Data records
━━━━━━━━━━━━━━━━━━━━

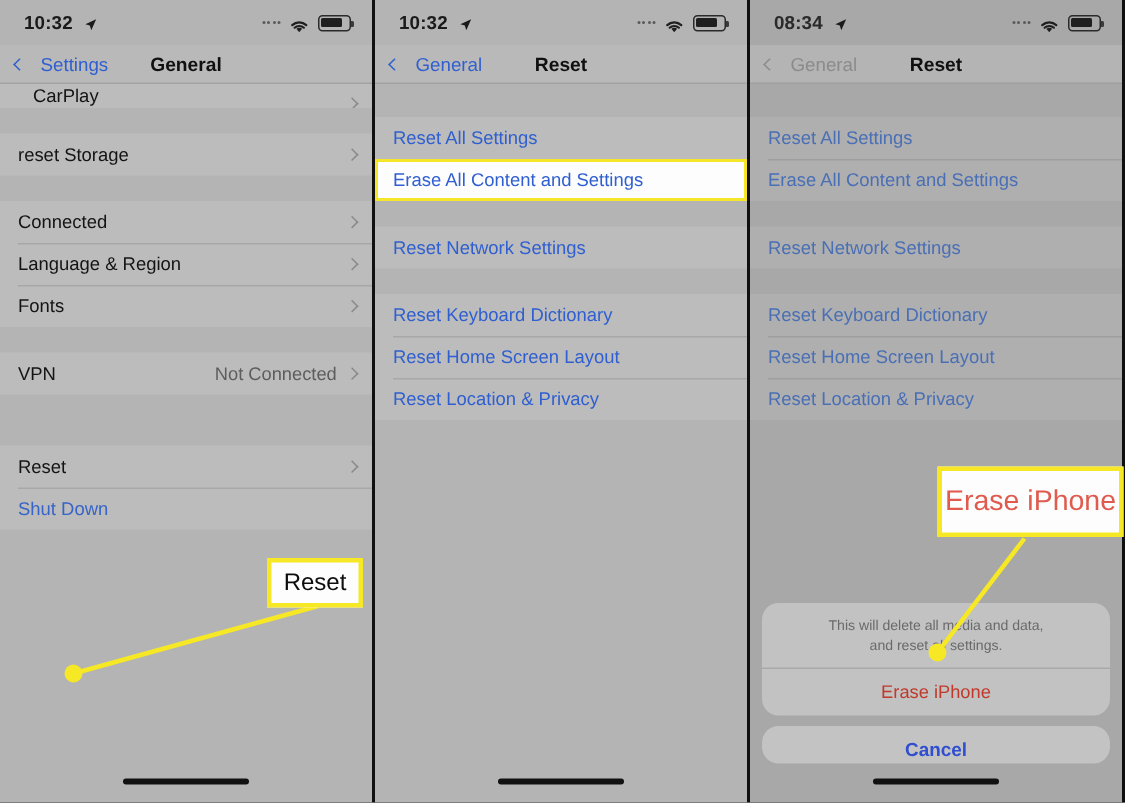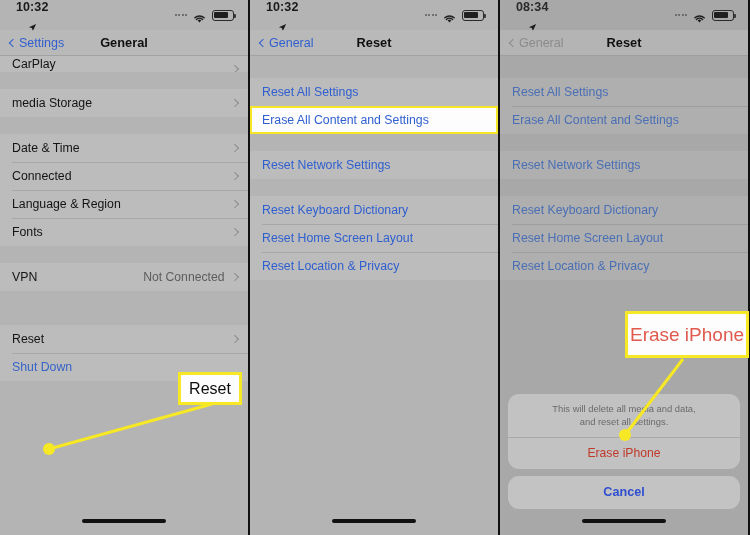--- a/index.html
+++ b/index.html
@@ -35,21 +35,20 @@
     padding: 0 14px 0 16px;
   }
   .sb-time {
     font-size: 12.5px;
     font-weight: 700;
     color: #1a1a1a;
     letter-spacing: .1px;
     display: flex;
     align-items: center;
     gap: 8px;
-    flex-direction: column;
   }
   .dim .sb-time { color: #2a2a2a; }
   .loc-arrow {
     display: inline-block;
     width: 9px; height: 9px;
     position: relative;
     top: -1px;
   }
   .sb-right {
     display: flex;
@@ -93,21 +92,21 @@
     height: 26px;
     display: flex;
     align-items: center;
     padding: 0 10px;
     background: rgba(190,190,190,.55);
     border-bottom: 1px solid rgba(120,120,120,.35);
   }
   .nav-back {
     display: flex;
     align-items: center;
-    gap: 2px;
+    gap: 10px;
     color: #2f5fd0;
     font-size: 12.5px;
     z-index: 2;
   }
   .dim .nav-back { color: #8b8b8b; }
   .chev-l {
     display: inline-block;
     width: 6px; height: 6px;
     border-left: 1.8px solid currentColor;
     border-bottom: 1.8px solid currentColor;
@@ -161,20 +160,21 @@
   .row.blue { color: #2f5fd0; }
   .row.link-row { color: #3764c8; }
   .dim .row { color: #2e2e2e; }
   .dim .row.link-row { color: #4a6fb5; }
 
   .partial {
     height: 16px;
     overflow: hidden;
     align-items: flex-end;
     padding-bottom: 1px;
+    margin-left: 10px;
   }
 
   
   .row.hl {
     background: #fdfdfd;
     border: 2px solid #f5e62a;
     height: 28px;
     padding-left: 10px;
   }
   .row.hl::before { display: none; }
@@ -213,21 +213,21 @@
   .sheet-destructive {
     text-align: center;
     padding: 8px 0 9px;
     font-size: 12.2px;
     color: #c0392b;
   }
   .sheet-cancel {
     background: rgba(196,196,196,.95);
     border-radius: 11px;
     text-align: center;
-    padding: 9px 0 10px;
+    padding: 9px 0 2px;
     font-size: 12.6px;
     font-weight: 700;
     color: #2f4fd0;
   }
 
   
   .anno-svg {
     position: absolute;
     left: 0; top: 0;
     width: 750px; height: 535px;
@@ -303,31 +303,27 @@
     <div class="group">
       <div class="row partial">
         <span>CarPlay</span>
         <span class="chev-r"></span>
       </div>
     </div>
 
     <div class="list-gap"></div>
     <div class="group">
       <div class="row">
-        <span>media Storage</span>
+        <span>reset Storage</span>
         <span class="chev-r"></span>
       </div>
     </div>
 
     <div class="list-gap"></div>
     <div class="group">
-      <div class="row">
-        <span>Date &amp; Time</span>
-        <span class="chev-r"></span>
-      </div>
       <div class="row">
         <span>Connected</span>
         <span class="chev-r"></span>
       </div>
       <div class="row">
         <span>Language &amp; Region</span>
         <span class="chev-r"></span>
       </div>
       <div class="row">
         <span>Fonts</span>

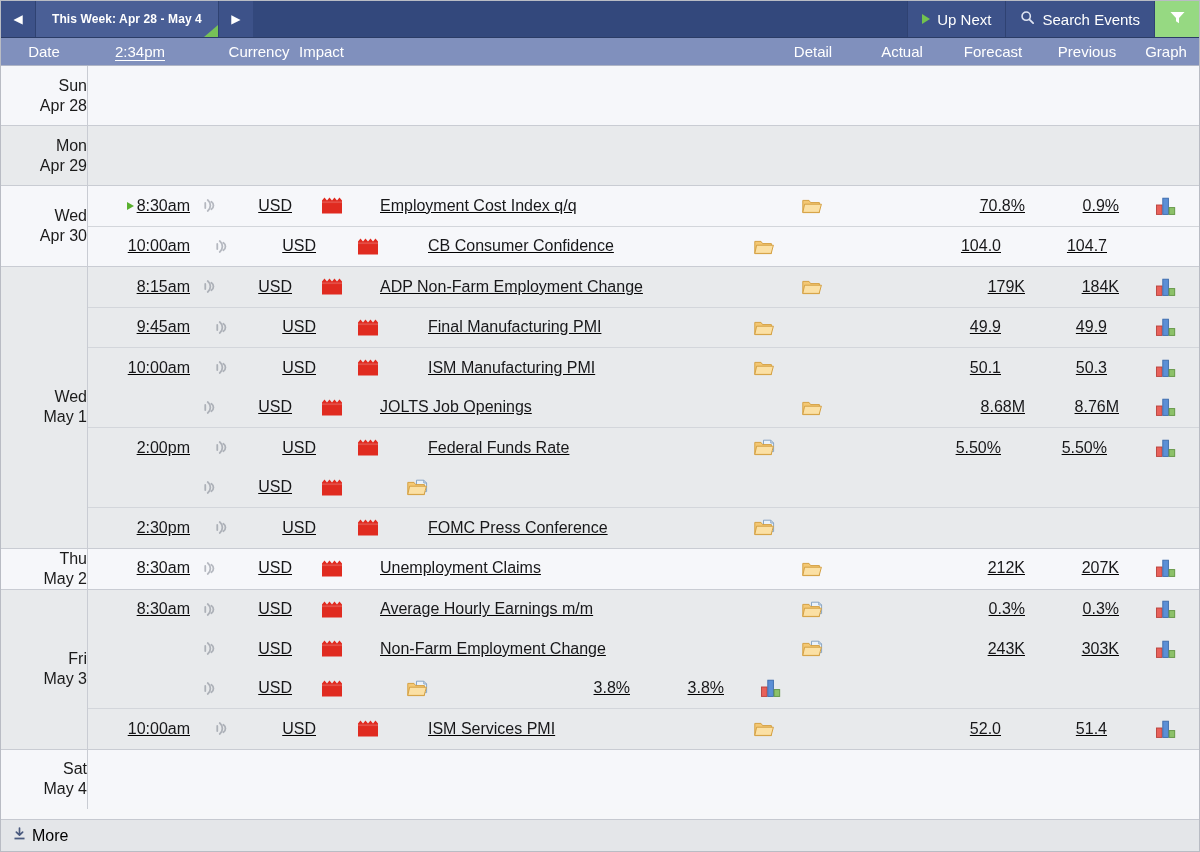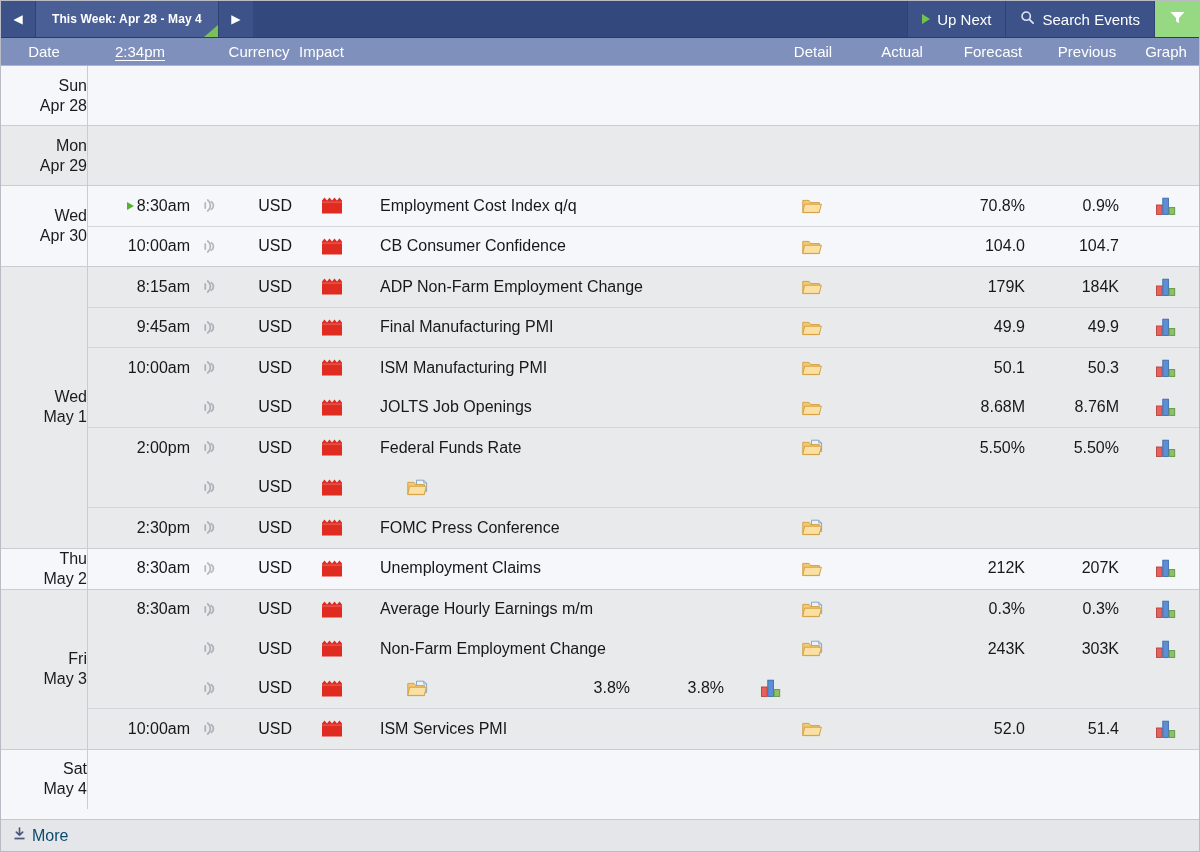--- a/index.html
+++ b/index.html
@@ -101,29 +101,29 @@
   .day.dark{background:#e8eaec;}
   .day + .day{border-top:1px solid #c9ccd3;}
   .day-cell{
     width:86px;flex:0 0 86px;
     display:flex;flex-direction:column;
     align-items:flex-end;justify-content:center;
     font-size:16px;color:#1b1b1b;line-height:1.25;
     border-right:1px solid #c9ccd3;
     text-align:center;
   }
-  .day-rows{flex:1 1 auto;display:flex;flex-direction:column;}
+  .day-rows{flex:1 1 auto;display:flex;flex-direction:column;text-decoration:underline;}
   .empty-day{height:59px;}
 
   .ev{
     display:flex;align-items:center;
     height:39.5px;
     font-size:16px;color:#18181a;
   }
-  .ev.sep{border-top:1px solid #d3d6db;}
+  .ev.sep{border-top:1px solid #d3d6db;gap:12px;}
   .ev .c{display:flex;align-items:center;height:100%;box-sizing:border-box;}
   .c-time{width:106px;justify-content:flex-end;padding-right:4px;gap:2px;}
   .c-time .play-tri{
     width:0;height:0;
     border-style:solid;border-width:4.5px 0 4.5px 7px;
     border-color:transparent transparent transparent #59b02e;
     margin-right:1px;
   }
   .c-sound{width:34px;justify-content:center;}
   .c-curr{width:64px;justify-content:flex-end;}
@@ -142,21 +142,21 @@
   
   .footer{
     height:31px;flex:0 0 31px;
     background:#e4e6e9;
     border-top:1px solid #c6c9d0;
     display:flex;align-items:center;
     padding-left:12px;
   }
   .more-link{
     display:flex;gap:6px;
-    color:#0c4a6e;font-size:16px;cursor:pointer;
+    color:#000000;font-size:16px;cursor:pointer;
   }
 </style>
 </head>
 <body>
 
 <div class="calendar">
 
   <div class="titlebar">
     <div class="nav-arrow">
       <span>◀</span>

━━━━━━━━━━━━━━━━━━━━

__WHAT TO WORK ON__.
Your task is to repeat the entries above exactly, omitting the pictures.

__COMPLETED EXERCISE__.
--- a/index.html
+++ b/index.html
@@ -35,21 +35,20 @@
     padding: 0 14px 0 16px;
   }
   .sb-time {
     font-size: 12.5px;
     font-weight: 700;
     color: #1a1a1a;
     letter-spacing: .1px;
     display: flex;
     align-items: center;
     gap: 8px;
-    flex-direction: column;
   }
   .dim .sb-time { color: #2a2a2a; }
   .loc-arrow {
     display: inline-block;
     width: 9px; height: 9px;
     position: relative;
     top: -1px;
   }
   .sb-right {
     display: flex;
@@ -93,21 +92,21 @@
     height: 26px;
     display: flex;
     align-items: center;
     padding: 0 10px;
     background: rgba(190,190,190,.55);
     border-bottom: 1px solid rgba(120,120,120,.35);
   }
   .nav-back {
     display: flex;
     align-items: center;
-    gap: 2px;
+    gap: 10px;
     color: #2f5fd0;
     font-size: 12.5px;
     z-index: 2;
   }
   .dim .nav-back { color: #8b8b8b; }
   .chev-l {
     display: inline-block;
     width: 6px; height: 6px;
     border-left: 1.8px solid currentColor;
     border-bottom: 1.8px solid currentColor;
@@ -161,20 +160,21 @@
   .row.blue { color: #2f5fd0; }
   .row.link-row { color: #3764c8; }
   .dim .row { color: #2e2e2e; }
   .dim .row.link-row { color: #4a6fb5; }
 
   .partial {
     height: 16px;
     overflow: hidden;
     align-items: flex-end;
     padding-bottom: 1px;
+    margin-left: 10px;
   }
 
   
   .row.hl {
     background: #fdfdfd;
     border: 2px solid #f5e62a;
     height: 28px;
     padding-left: 10px;
   }
   .row.hl::before { display: none; }
@@ -213,21 +213,21 @@
   .sheet-destructive {
     text-align: center;
     padding: 8px 0 9px;
     font-size: 12.2px;
     color: #c0392b;
   }
   .sheet-cancel {
     background: rgba(196,196,196,.95);
     border-radius: 11px;
     text-align: center;
-    padding: 9px 0 10px;
+    padding: 9px 0 2px;
     font-size: 12.6px;
     font-weight: 700;
     color: #2f4fd0;
   }
 
   
   .anno-svg {
     position: absolute;
     left: 0; top: 0;
     width: 750px; height: 535px;
@@ -303,31 +303,27 @@
     <div class="group">
       <div class="row partial">
         <span>CarPlay</span>
         <span class="chev-r"></span>
       </div>
     </div>
 
     <div class="list-gap"></div>
     <div class="group">
       <div class="row">
-        <span>media Storage</span>
+        <span>reset Storage</span>
         <span class="chev-r"></span>
       </div>
     </div>
 
     <div class="list-gap"></div>
     <div class="group">
-      <div class="row">
-        <span>Date &amp; Time</span>
-        <span class="chev-r"></span>
-      </div>
       <div class="row">
         <span>Connected</span>
         <span class="chev-r"></span>
       </div>
       <div class="row">
         <span>Language &amp; Region</span>
         <span class="chev-r"></span>
       </div>
       <div class="row">
         <span>Fonts</span>

--- a/index.html
+++ b/index.html
@@ -101,29 +101,29 @@
   .day.dark{background:#e8eaec;}
   .day + .day{border-top:1px solid #c9ccd3;}
   .day-cell{
     width:86px;flex:0 0 86px;
     display:flex;flex-direction:column;
     align-items:flex-end;justify-content:center;
     font-size:16px;color:#1b1b1b;line-height:1.25;
     border-right:1px solid #c9ccd3;
     text-align:center;
   }
-  .day-rows{flex:1 1 auto;display:flex;flex-direction:column;}
+  .day-rows{flex:1 1 auto;display:flex;flex-direction:column;text-decoration:underline;}
   .empty-day{height:59px;}
 
   .ev{
     display:flex;align-items:center;
     height:39.5px;
     font-size:16px;color:#18181a;
   }
-  .ev.sep{border-top:1px solid #d3d6db;}
+  .ev.sep{border-top:1px solid #d3d6db;gap:12px;}
   .ev .c{display:flex;align-items:center;height:100%;box-sizing:border-box;}
   .c-time{width:106px;justify-content:flex-end;padding-right:4px;gap:2px;}
   .c-time .play-tri{
     width:0;height:0;
     border-style:solid;border-width:4.5px 0 4.5px 7px;
     border-color:transparent transparent transparent #59b02e;
     margin-right:1px;
   }
   .c-sound{width:34px;justify-content:center;}
   .c-curr{width:64px;justify-content:flex-end;}
@@ -142,21 +142,21 @@
   
   .footer{
     height:31px;flex:0 0 31px;
     background:#e4e6e9;
     border-top:1px solid #c6c9d0;
     display:flex;align-items:center;
     padding-left:12px;
   }
   .more-link{
     display:flex;gap:6px;
-    color:#0c4a6e;font-size:16px;cursor:pointer;
+    color:#000000;font-size:16px;cursor:pointer;
   }
 </style>
 </head>
 <body>
 
 <div class="calendar">
 
   <div class="titlebar">
     <div class="nav-arrow">
       <span>◀</span>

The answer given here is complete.